Sir John went on to star in a number of classic films including We Dive At Dawn, This Happy Breed, Great Expectations, Scott of the Antarctic, Ice Cold In Alex, The Colditz Story, I Was Monty’s Double, Dunkirk, Tunes of Glory, Oh What A Lovely War and Gandhi.
He was knighted in 1976 for services to the British acting profession. Despite his success on the big screen, Sir John retained his love for the stage. He appeared for limited runs in The Good Companions at Her Majesty’s Theatre in 1974, Separate Tables at the Apollo Theatre in 1977, Goodbye Mr Chips at the Chichester Festival in 1982 and Little Lies at Wyndham’s in 1983.
It was a love of getting a response from an audience that led him touring his one man show in the 1990s.
In early 2000 Sir John, a keen photographer, published a book which captured his friends at play. Among the famous names caught by Sir John’s camera were Sir Laurence Olivier, David Niven, Errol Flynn and Rex Harrison.
“I suppose we had a very privileged life-style but we didn’t really think about it at the time. We were just enjoying life with our family and friends.”
He also kept himself fit. He said in an interview with me in 2000: “I suppose I have lived so long because I have led a very active life. I have always enjoyed swimming and ski-ing. That keeps me physically fit and learning lines keeps you mentally fit - which is just as important.”
He swam every day until the end of his life.
His last professional engagement was as a cocaine sniffing party-goer in Stephen Fry’s Bright Young Things (2003) - a movie about the shallowness of London’s champagne lifestyle during the 1920s.
At this time he and Mary also renewed their marriage vows in the village church at Denham - only 30 yards from their home. The ceremony was the realisation of a long-held dream for the pair who were denied a church ceremony when they married in 1940. Sir John was in the army at the time and could only get leave for a quick wedding at Marylebone Register Office.

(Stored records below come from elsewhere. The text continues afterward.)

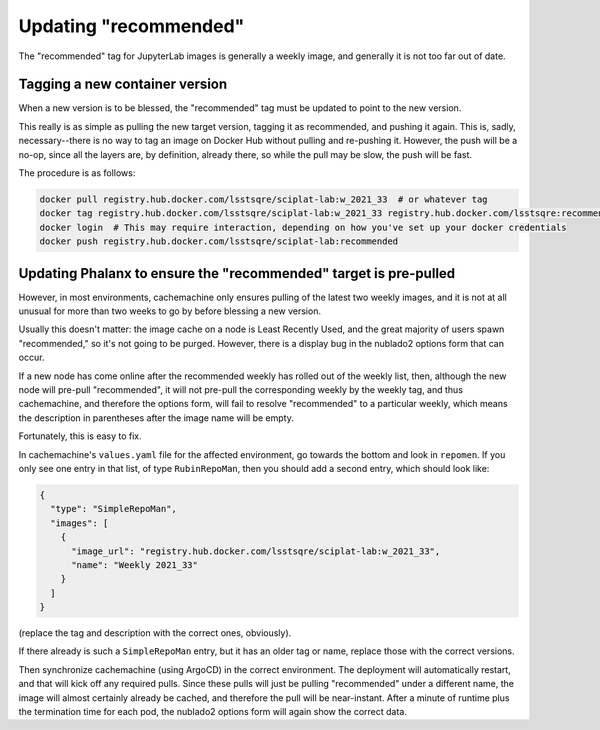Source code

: ######################
Updating "recommended"
######################

The "recommended" tag for JupyterLab images is generally a weekly image, and generally it is not too far out of date.

Tagging a new container version
--------------------------------

When a new version is to be blessed, the "recommended" tag must be updated to point to the new version.

This really is as simple as pulling the new target version, tagging it as recommended, and pushing it again.
This is, sadly, necessary--there is no way to tag an image on Docker Hub without pulling and re-pushing it.
However, the push will be a no-op, since all the layers are, by definition, already there, so while the pull may be slow, the push will be fast.

The procedure is as follows:

.. code-block:: sh

   docker pull registry.hub.docker.com/lsstsqre/sciplat-lab:w_2021_33  # or whatever tag
   docker tag registry.hub.docker.com/lsstsqre/sciplat-lab:w_2021_33 registry.hub.docker.com/lsstsqre:recommended
   docker login  # This may require interaction, depending on how you've set up your docker credentials
   docker push registry.hub.docker.com/lsstsqre/sciplat-lab:recommended

Updating Phalanx to ensure the "recommended" target is pre-pulled
-----------------------------------------------------------------

However, in most environments, cachemachine only ensures pulling of the latest two weekly images, and it is not at all unusual for more than two weeks to go by before blessing a new version.

Usually this doesn't matter: the image cache on a node is Least Recently Used, and the great majority of users spawn "recommended," so it's not going to be purged.
However, there is a display bug in the nublado2 options form that can occur.

If a new node has come online after the recommended weekly has rolled out of the weekly list, then, although the new node will pre-pull "recommended", it will not pre-pull the corresponding weekly by the weekly tag, and thus cachemachine, and therefore the options form, will fail to resolve "recommended" to a particular weekly, which means the description in parentheses after the image name will be empty.

Fortunately, this is easy to fix.

In cachemachine's ``values.yaml`` file for the affected environment, go towards the bottom and look in ``repomen``.
If you only see one entry in that list, of type ``RubinRepoMan``, then you should add a second entry, which should look like:

.. code-block:: yaml

   {
     "type": "SimpleRepoMan",
     "images": [
       {
         "image_url": "registry.hub.docker.com/lsstsqre/sciplat-lab:w_2021_33",
         "name": "Weekly 2021_33"
       }
     ]
   }

(replace the tag and description with the correct ones, obviously).

If there already is such a ``SimpleRepoMan`` entry, but it has an older tag or name, replace those with the correct versions.

Then synchronize cachemachine (using ArgoCD) in the correct environment.
The deployment will automatically restart, and that will kick off any required pulls.
Since these pulls will just be pulling "recommended" under a different name, the image will almost certainly already be cached, and therefore the pull will be near-instant.
After a minute of runtime plus the termination time for each pod, the nublado2 options form will again show the correct data.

Sir John Mills died peacefully at his home in Buckinghamshire, aged 97, after a short illness. He was without doubt one of the leading acting icons that this country has ever produced. Along with his friend Lord “Dickie” Attenborough, he was one of a group of actors who captured the spirit of Britain in those post-war years.
Sir John Mills was a modest man, a gentle man as well as a gentleman - and he didn’t show off his acting skills and as a result perhaps he has been slightly overlooked by those who compile those short-lists for the acting hall of fame.
Compare his roles in Tunes of Glory, Ice Cold In Alex, Hobson’s Choice and Ryan’s Daughter and you are confronted with performances worthy of great method stars like Dustin Hoffman and Daniel Day Lewis.